Hungary’s Authoritarian Descent

BUDAPEST — Budapest shimmers on a balmy fall afternoon. Danube cruise ships disgorge hundreds of tourists. Thanks partly to the European Union’s generous subsidy, this jewel of a city has never looked better.

But minutes from the Danube, if you cross Freedom Square, you find evidence of the dangerous new direction in which Prime Minister Viktor Orban is taking his country. At one end of the square looms a disturbing memorial newly erected at his behest. A fierce bronze eagle swoops down on an angel, as if about to peck out its eyes. The monstrous bird depicts Germany and the beautiful angel is Hungary. “A monument to the victims of the German Occupation” reads the inscription.
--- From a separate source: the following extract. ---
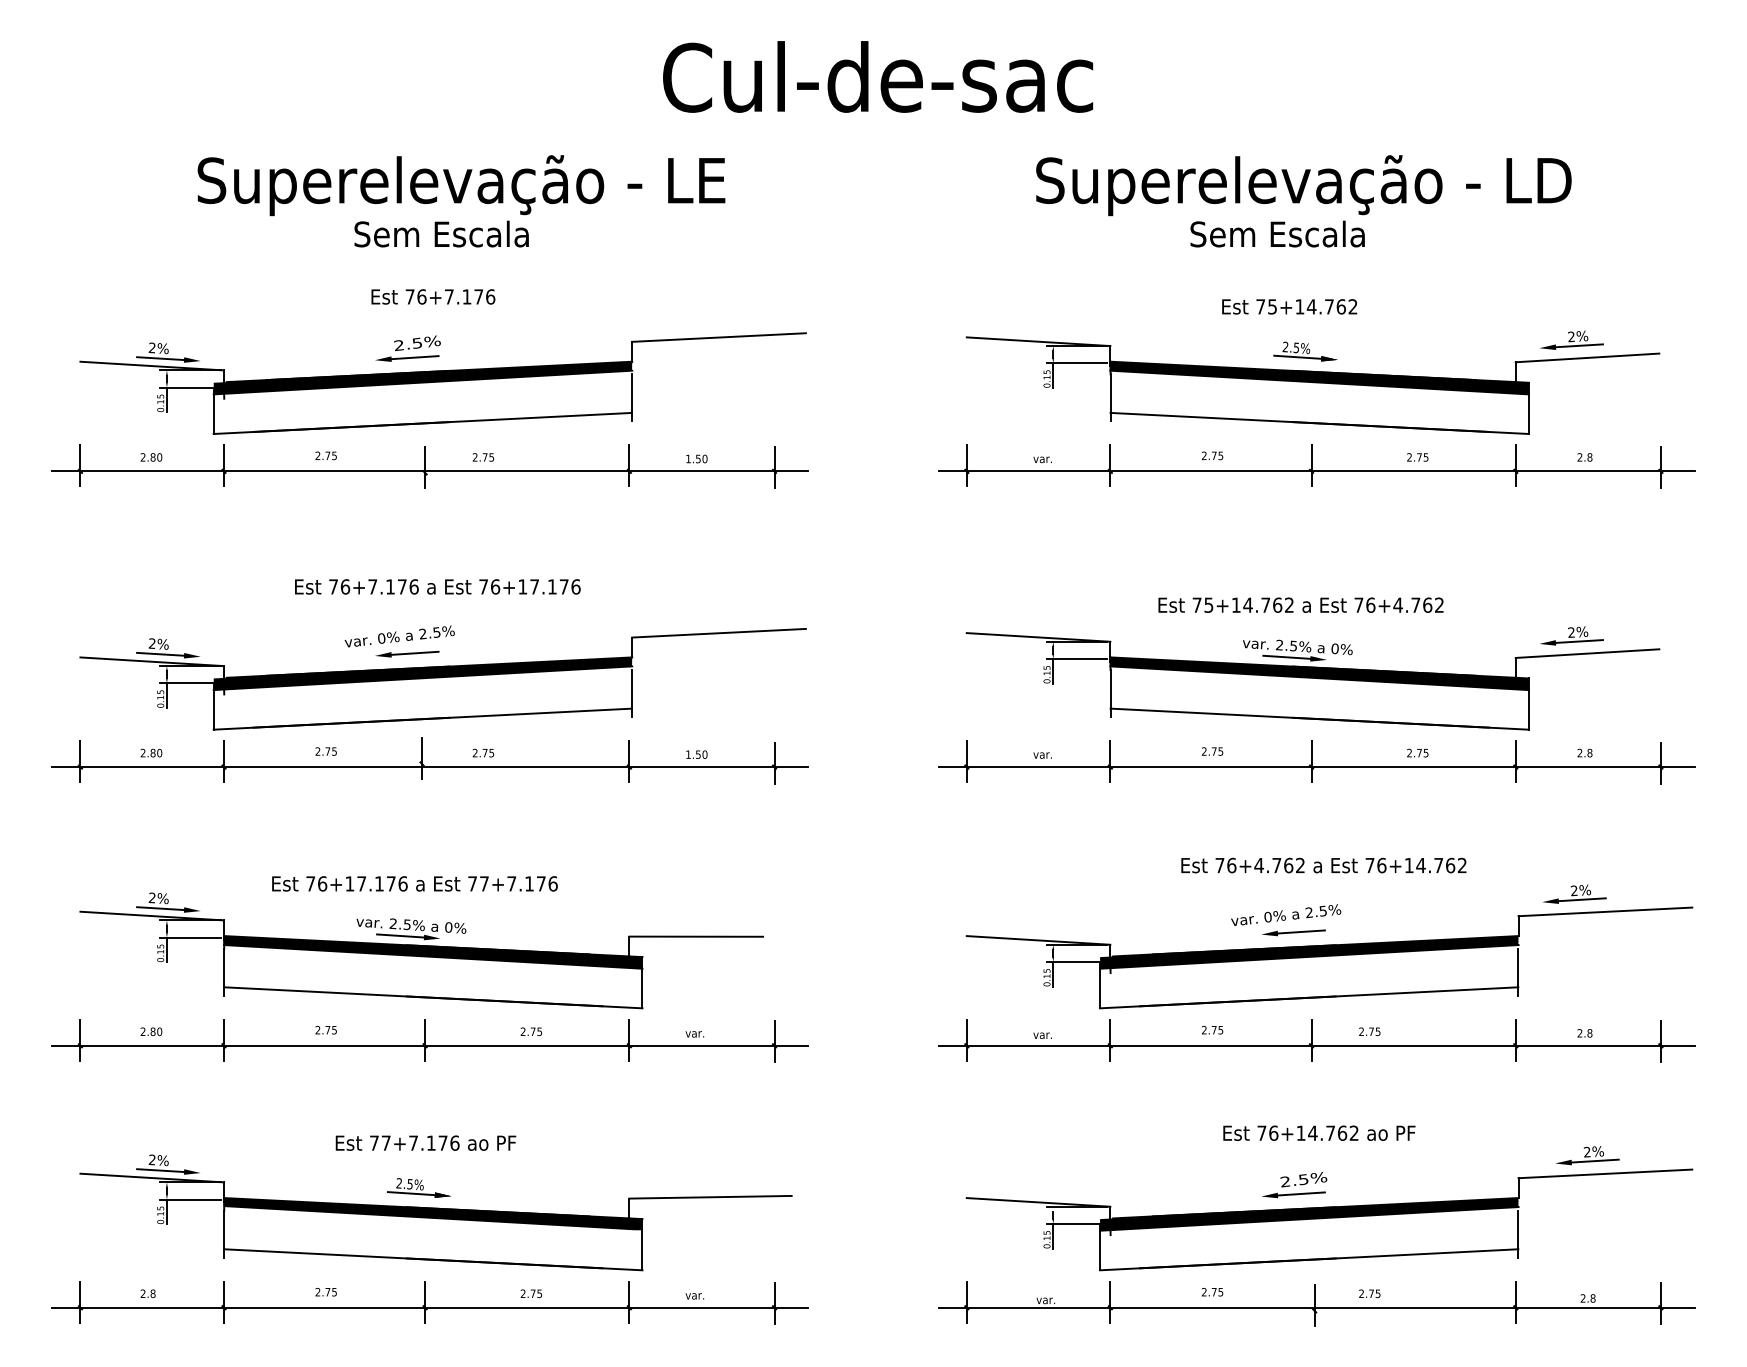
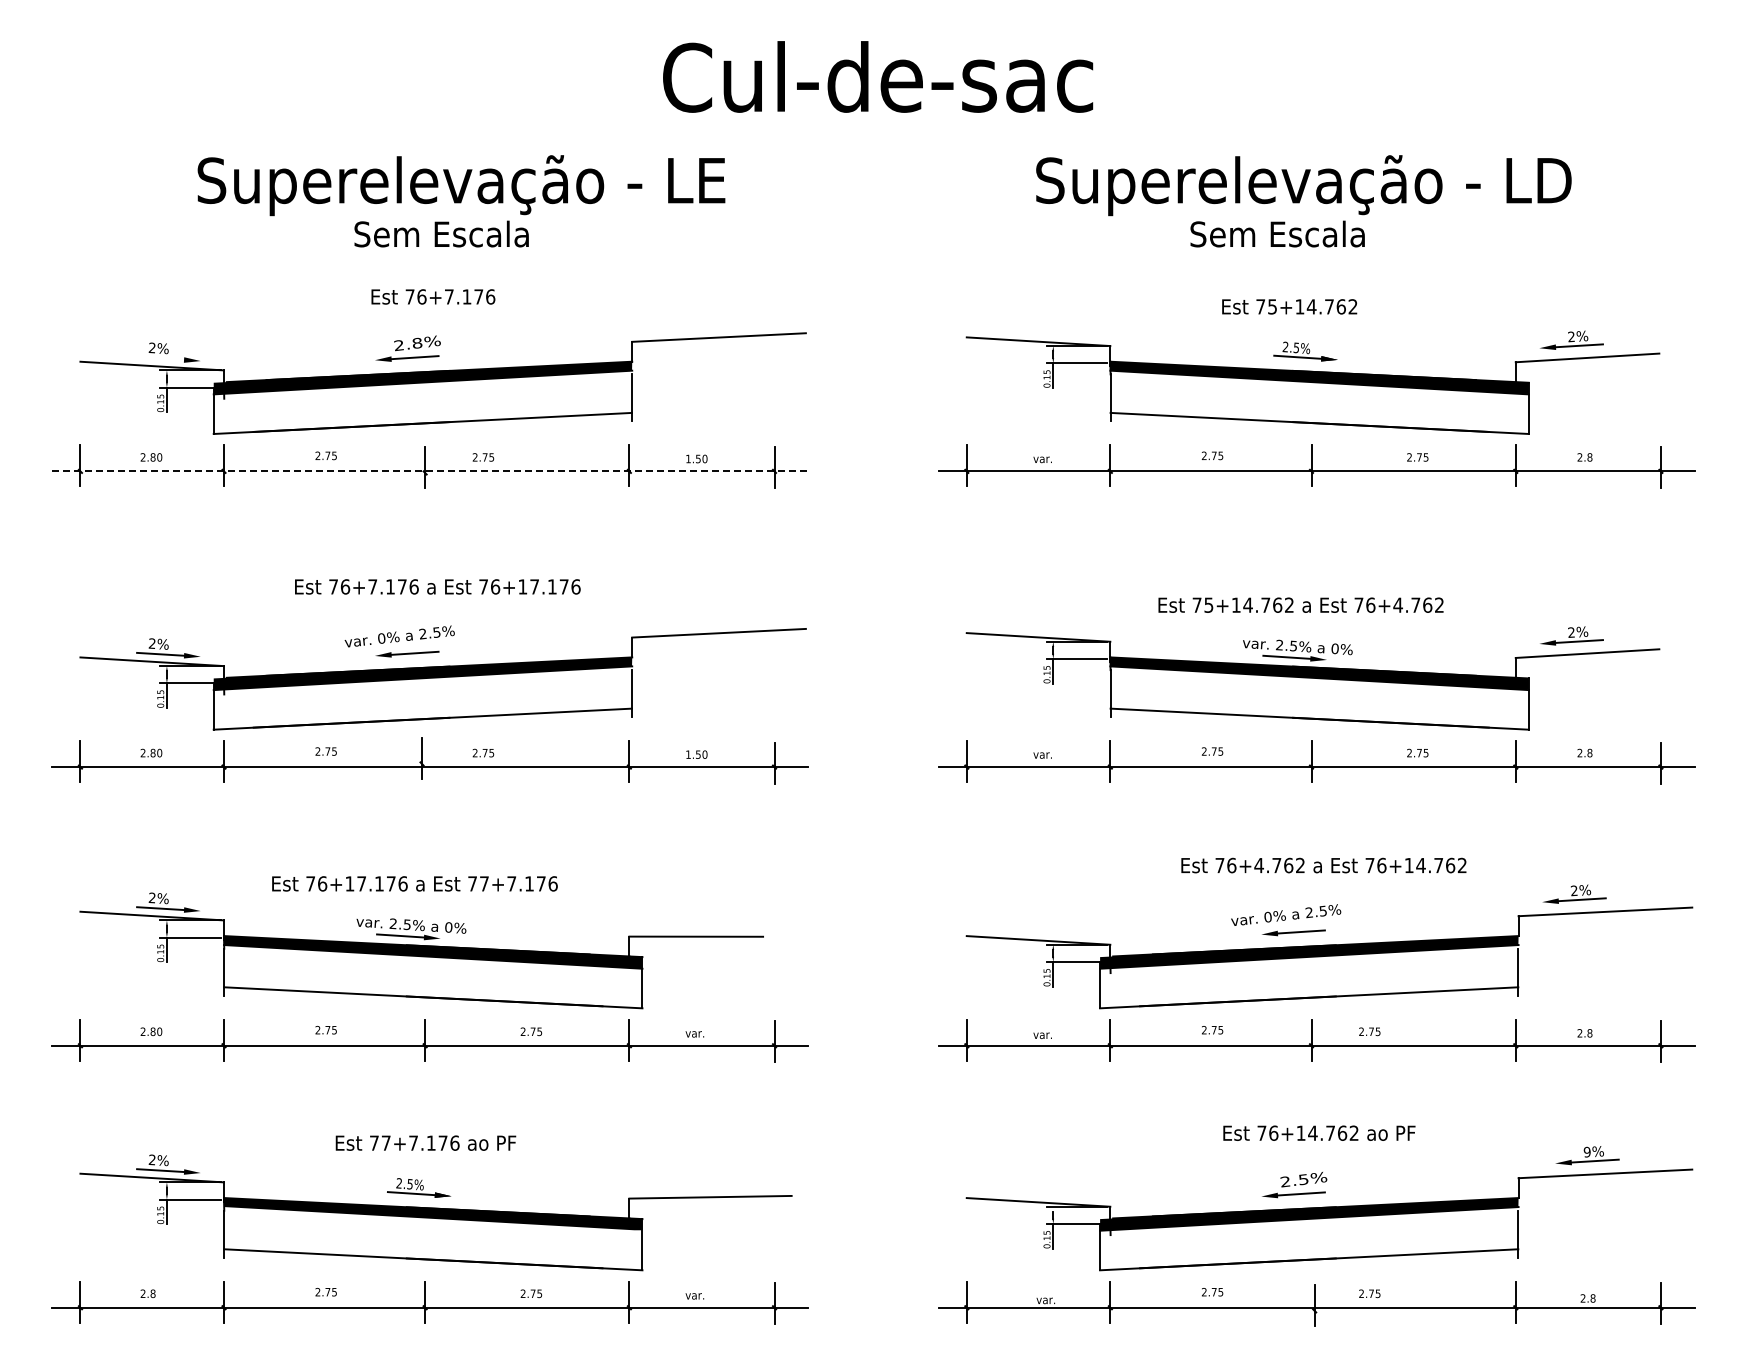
text at (417, 342): 2.5% -> 2.8%
line at (160, 358): present -> none
line at (430, 471): solid -> dashed
text at (1586, 1152): 2% -> 9%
That might seem unobjectionable, but, in fact, it is a disturbingly nationalistic rewriting of history. Hungary, far from an angel, was the first country in post-World War I Europe to pass anti-Semitic legislation, well ahead of Germany, in 1920. By 1944, restrictions on Jewish life in Hungary matched those of Germany under its Nuremberg Laws. Over half a million Hungarian Jews were exterminated during the last months of the war. The Nazi commander Adolf Eichmann greatly benefited from local help in “cleansing” Hungary of its Jewish citizens. It was Hungarian gendarmes who led their fellow Jewish citizens — my grandparents included — to trains bound for Auschwitz.